Even if Techdirt hasn't given that explanation, I'm curious if anyone knows of a good one. The only book-length discussion of recent music-industry developments (that isn't already dated) that I know of is Ripped: How the Wired Generation Revolutionized Music (came out about 2 months ago), which is a reasonable historical summary of the past 10 years, with a bit of analysis. It's not exactly a distillation of lessons suitable for universal application, though; more of a history just collecting the facts about what's gone on, mixed in with a little bit of breathless tech-hype (as the title suggests; it's got good content beyond that, though, fortunately). Anyone know of any other informative/insightful books (or articles) in this area?
10 PRINT CHR$(205.5+RND(1)); : GOTO 10
aka the Eight-Foot Bride
If Slashdot were chemistry it would look like this:Cadaverine
Whilst I like the basic idea the whole article seems dedicated to peddling his wares. Sure he's giving away the basic concepts and some implementation details away but the primary focus of the article is to drive sales to his new income avenue. I would've understood if he built another business based on the concept (that would've shown it works for smaller outfits as well) but from what I can tell he's basically using the Techdirt name to peddle wares on his readership.
Maybe I'm just jealous because I can't monetize anything I've done on the Internet..... :)
The Refined Geek - Technology, Finance, Space and everything in between
I think everyone that thinks music should be given away for free and should only be allowed to make money from t-shirts and trinkets should consider this model for themselves. How about your boss doesn't have to pay you. And instead you can sell T-shirts and other goods at your work to make money. It's only fair right? Connect with your customer. Give them your services for free and try to make your money outside of your work.
Applying a Music Business Model To a Blog
Sue your visitors and then complain about declining page views?
What? I PAID hard cash a couple times to support my abuse fix unhindered by having to click-to-adblock ads!
My first Journal Entry ever, in 8 years! http://slashdot.org/journal/365947/aphelion-scifi-fantasy-horror-poetry-webzine
As a musician, my commentary may be biased, but the idea that business models of the music industry can be applied to blogging seems to ignore the reason for these new models.

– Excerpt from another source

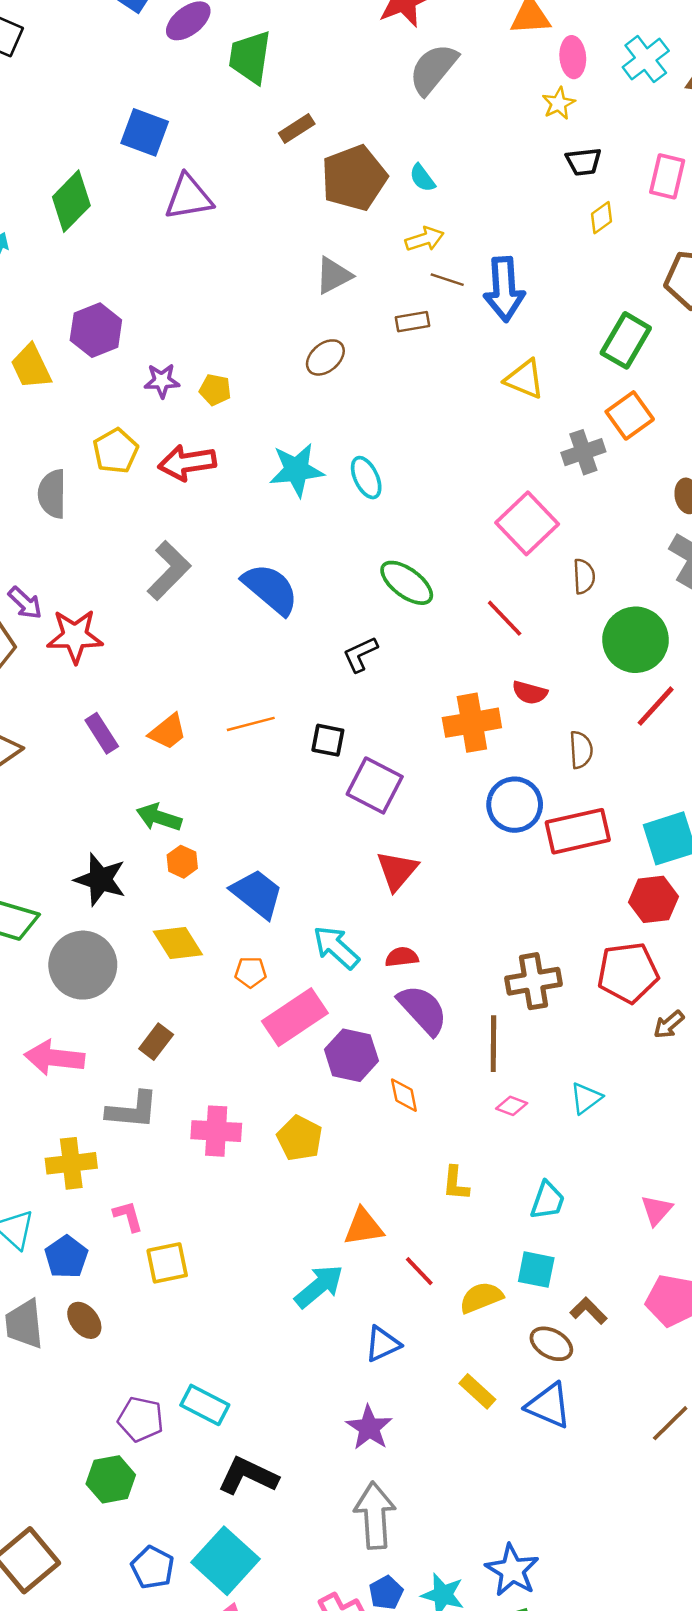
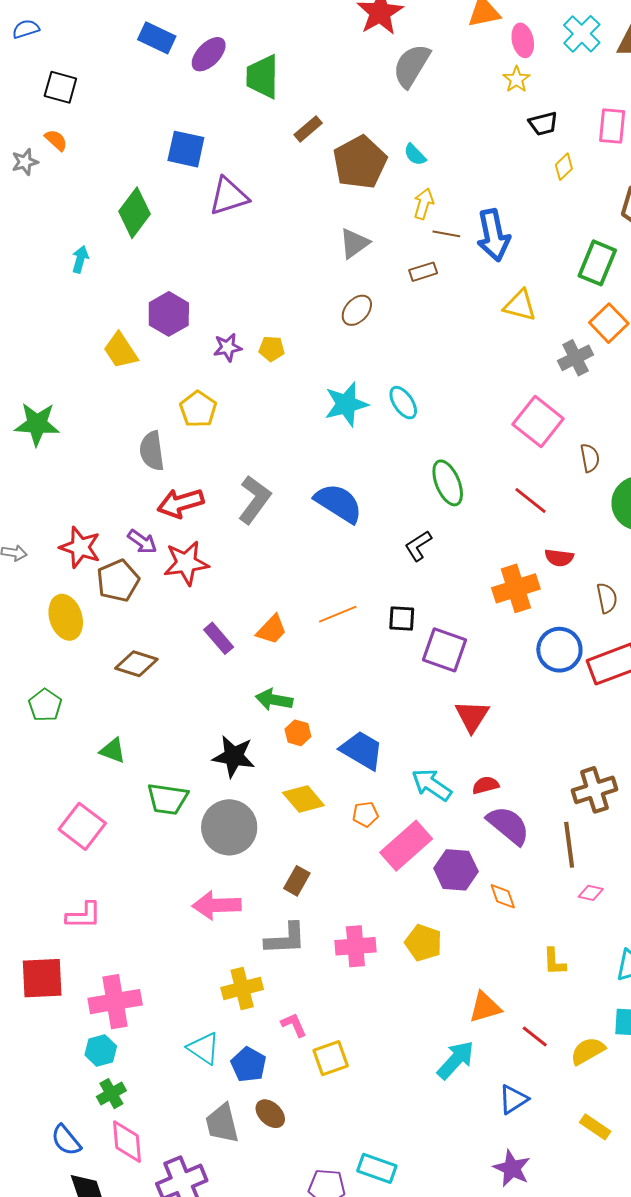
yellow arrow: (425, 239) -> (424, 204), turned -48
red arrow: (187, 463) -> (180, 503), moved
green ellipse: (407, 583) -> (448, 483), turned 39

prior to the recording industry's genesis, no amount of production wizardry or robust business planning allowed a musician to make a living. it came down to the musician's skill (minstrels, epic poets, etc). the barriers towards content distribution erected by the industry (costs of replication and production, legal control over further replication and transmission, etc) introduced new business models. These models worked amazingly well and transformed the concept of musicianship into a lucrative field.
recently, the barriers have become more permeable due to advances in technology (home recording, lossless replication, etc) . As these barriers disappear, the strength of a musician's success may once again rest in their skill.
blogging, on the other hand, is an industry without barriers to content distribution already. it is more like what the music industry will be or was rather than what it is.
in my opinion, the transient music industry business models would not represent a viable model for bloggers.
anyone have a different view?
I was going to buy it but they didn't have a paypal option. :(
One technique I thought would be effective (at least for getting people who are willing to pay for something they can get for free), would be for sites like StumbleUpon to accept donations, and then (after keeping a tiny cut for admin purposes) split your donation evenly across sites you gave a thumbs up. Or something. Just some sort of model where a big site takes a lump sum from you and splits it up. Maybe that sounds too much like PayPal? But more web 2.0ish.
"When the atomic bomb goes off there's devastation...but when the atomic bong goes off there's celebraaaaation!"